**YOUR ASSIGNMENT**
All lines with the word "informacje" are to be found and copied from the listing.

↓↓↓

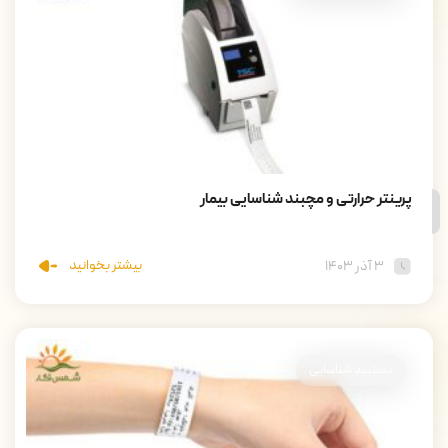
پرینتر حرارتی و مچبند شناسایی بیمار
بیشتر بخوانید
۳ آذر ۱۴۰۳
دستبند شناسایی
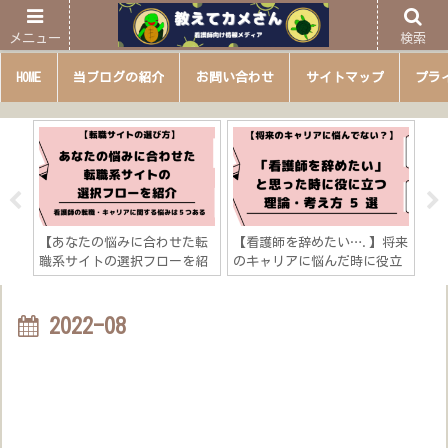
メニュー
検索
HOME
当ブログの紹介
お問い合わせ
サイトマップ
プラ
サー
【あなたの悩みに合わせた転
【看護師を辞めたい….】将来
【
しく
職系サイトの選択フローを紹
のキャリアに悩んだ時に役立
き
果出
介】看護師の転職・キャリア
つ５つの考え方「キャリアに
テ
に関する悩みは５つある？
関する理論を活用しよう！」
研
説
2022-08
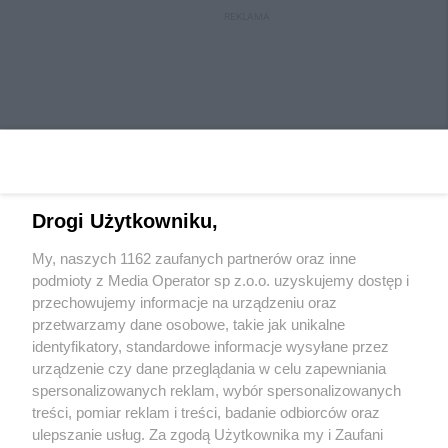
REKLAMA
Drogi Użytkowniku,
My, naszych 1162 zaufanych partnerów oraz inne
Wydawca mediów
lokalnych
podmioty z Media Operator sp z.o.o. uzyskujemy dostęp i
przechowujemy informacje na urządzeniu oraz
przetwarzamy dane osobowe, takie jak unikalne
identyfikatory, standardowe informacje wysyłane przez
urządzenie czy dane przeglądania w celu zapewniania
spersonalizowanych reklam, wybór spersonalizowanych
Nie zapomnij
treści, pomiar reklam i treści, badanie odbiorców oraz
zapoznać się z:
polityką prywatności
regulamin korzystania z portali
ulepszanie usług. Za zgodą Użytkownika my i Zaufani
Twoje
miasto
Skontaktuj się
z nami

↑↑↑

**RESPONSE TO THIS TASK**
przechowujemy informacje na urządzeniu oraz
identyfikatory, standardowe informacje wysyłane przez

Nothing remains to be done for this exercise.